Snap Inc. (NYSE : SNAP) passe de leader à suiveur

Snap Inc. (NYSE : SNAP), maison mère du réseau social Snapchat, a révolutionné le partage numérique dès 2011 avec son format de photos éphémères, qui a évolué en ce que le monde entier appelle aujourd’hui simplement des « stories ». Mais après avoir donné le ton, l’entreprise a passé la dernière décennie à perdre du terrain, ses concurrents — notamment Instagram de Meta (NASDAQ : META) — ayant repris ses meilleures fonctionnalités.
Aujourd’hui, son PDG Evan Spiegel veut refonder entièrement l’informatique avec un nouveau produit. Sauf que cette fois, il court après les géants de la tech, tous capables de dépenser bien plus que lui dans la course aux lunettes intelligentes — qui pourraient, ou non, séduire le grand public.
« On comprend désormais clairement que l’informatique va devoir évoluer profondément pour tirer pleinement parti des bénéfices et avancées de l’IA », a déclaré Spiegel dans une récente interview au Financial Times, à propos de la nouvelle version d’un produit appelé Specs, que Snap prévoit de lancer l’an prochain.
Ce n’est pas la première fois que l’entreprise tente de faire entrer l’informatique visuelle dans le quotidien. Elle avait déjà lancé des lunettes de réalité augmentée il y a dix ans. Ce qui a changé aujourd’hui, c’est que la technologie dopée à l’intelligence artificielle commence enfin à rattraper cette vision futuriste, encore largement hors de portée pour la plupart.
Les Specs permettront à leurs utilisateurs de « comprendre le monde grâce à l’apprentissage automatique avancé, d’intégrer l’assistance IA dans l’espace tridimensionnel, de partager des jeux et des expériences avec des amis, et d’offrir un poste de travail flexible et puissant pour naviguer, diffuser du contenu et bien plus encore », selon Snap, qui n’a toutefois pas donné beaucoup plus de détails.
Les géants de la tech sont en avance
Même si Spiegel semble bel et bien répondre à une envie de rupture avec les écrans de smartphone, Snap risque de peiner à imposer cette technologie auprès du grand public. D’autant plus que la concurrence est féroce, avec Meta déjà présent sur ce marché, et Google (NASDAQ : GOOGL) qui prépare potentiellement un retour remarqué.
Le réseau Snapchat reste aussi assez marginal comparé à ses rivaux, avec plus de 50 % de ses utilisateurs âgés de moins de 24 ans. Même si Snap parvenait à innover plus vite que les géants du secteur, il pourrait peiner à séduire les Millennials plus âgés et la Génération X, qui représentent la plus grande part des dépenses mondiales. La Génération Z, cœur de cible de Snap, ne représente actuellement qu’environ 17 % de la consommation globale.
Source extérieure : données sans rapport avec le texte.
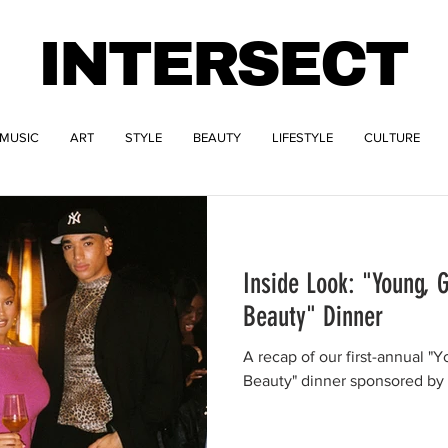
INTERSECT
MUSIC
ART
STYLE
BEAUTY
LIFESTYLE
CULTURE
Inside Look: "Young, G
Beauty" Dinner
A recap of our first-annual "Y
Beauty" dinner sponsored by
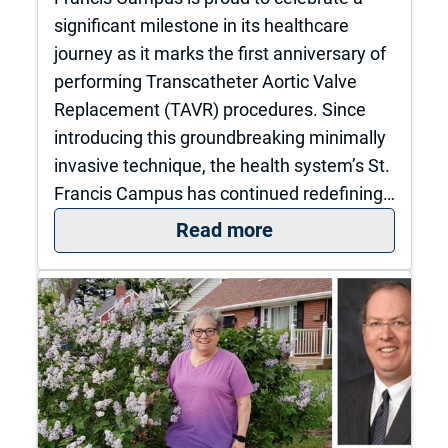
significant milestone in its healthcare
journey as it marks the first anniversary of
performing Transcatheter Aortic Valve
Replacement (TAVR) procedures. Since
introducing this groundbreaking minimally
invasive technique, the health system’s St.
Francis Campus has continued redefining…
: The University of
Read more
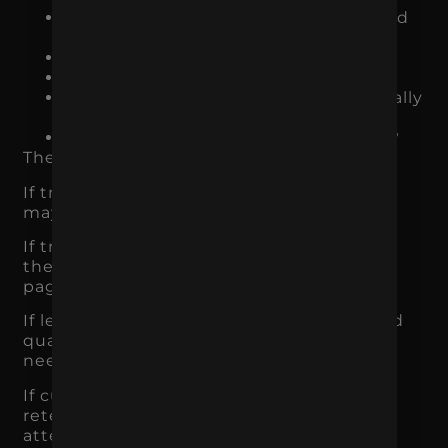
Are users taking action once they land
on the site?
Are leads turning into customers?
Are customers buying again?
Are we tracking which channels actually
drive revenue?
Are we attracting the right audience?
The answer tells you where to focus.
If traffic is low, awareness and acquisition
may be the priority.
If traffic is strong but conversions are low,
the website, offer, audience, or product
page may be the issue.
If leads are coming in but not closing, lead
quality, sales process, or positioning may
need work.
If customers buy once but do not return,
retention and customer experience need
attention.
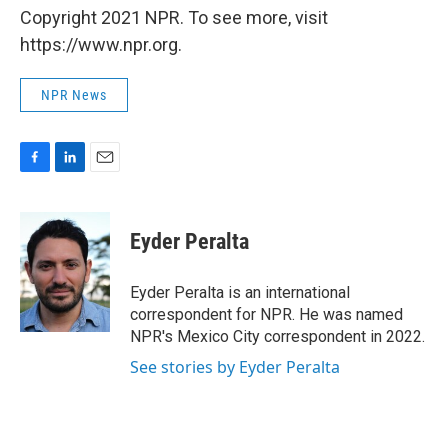
Copyright 2021 NPR. To see more, visit
https://www.npr.org.
NPR News
F
L
E
a
i
m
c
n
a
e
k
i
Eyder Peralta
b
e
l
o
d
o
I
Eyder Peralta is an international
k
n
correspondent for NPR. He was named
NPR's Mexico City correspondent in 2022.
See stories by Eyder Peralta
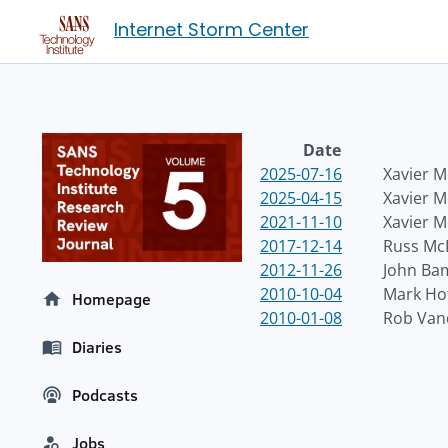
Internet Storm Center
Date
2025-07-16
Xavier M
2025-04-15
Xavier M
2021-11-10
Xavier M
2017-12-14
Russ Mc
2012-11-26
John Ba
2010-10-04
Mark H
Homepage
2010-01-08
Rob Van
Diaries
Podcasts
Jobs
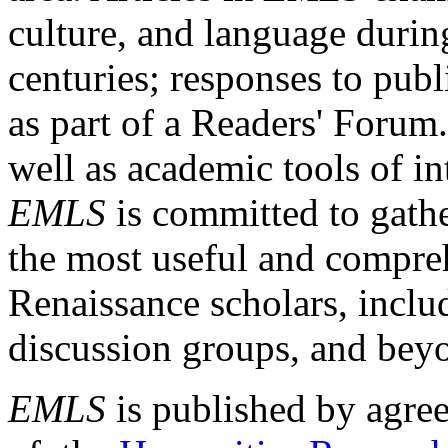
culture, and language durin
centuries; responses to publ
as part of a Readers' Forum
well as academic tools of int
EMLS
is committed to gathe
the most useful and compreh
Renaissance scholars, includ
discussion groups, and bey
EMLS
is published by agre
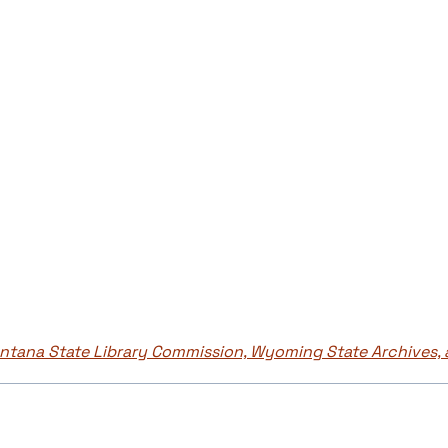
tana State Library Commission, Wyoming State Archives, 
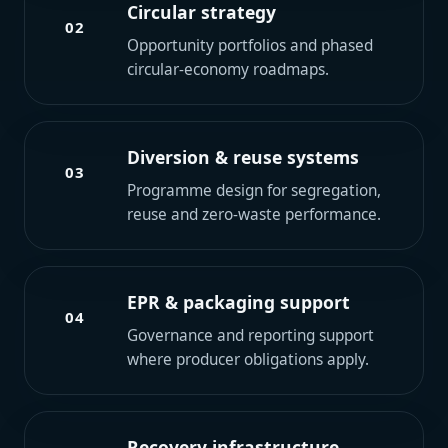
Circular strategy
02
Opportunity portfolios and phased
circular-economy roadmaps.
Diversion & reuse systems
03
Programme design for segregation,
reuse and zero-waste performance.
EPR & packaging support
04
Governance and reporting support
where producer obligations apply.
Recovery infrastructure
C’est justement cette portée limitée qui pourrait expliquer le manque d’enthousiasme des investisseurs, malgré une hausse du nombre d’utilisateurs actifs mensuels et une croissance du chiffre d’affaires au dernier trimestre. L’action de Snap a chuté de 48 % au cours de l’année écoulée, alors que celle de Meta a bondi de 40 %. Et Snap n’a jamais dégagé de bénéfice depuis son introduction en Bourse en 2017. Spiegel a évoqué sa vision de la réalité augmentée lors du dernier appel de résultats trimestriels, mais les analystes présents étaient surtout intéressés par les revenus publicitaires.
Snap porte une vision audacieuse de l’avenir de l’informatique et de la manière dont les humains interagiront avec elle. Mais cette vision est déjà poursuivie par d’autres entreprises aux moyens bien plus importants et aux réseaux bien plus vastes. Cela donne à Spiegel, qui contrôle l’entreprise grâce à des actions à droits de vote spéciaux, des allures de Don Quichotte numérique — pourchassant des moulins à vent, et peut-être un peu en avance sur son temps.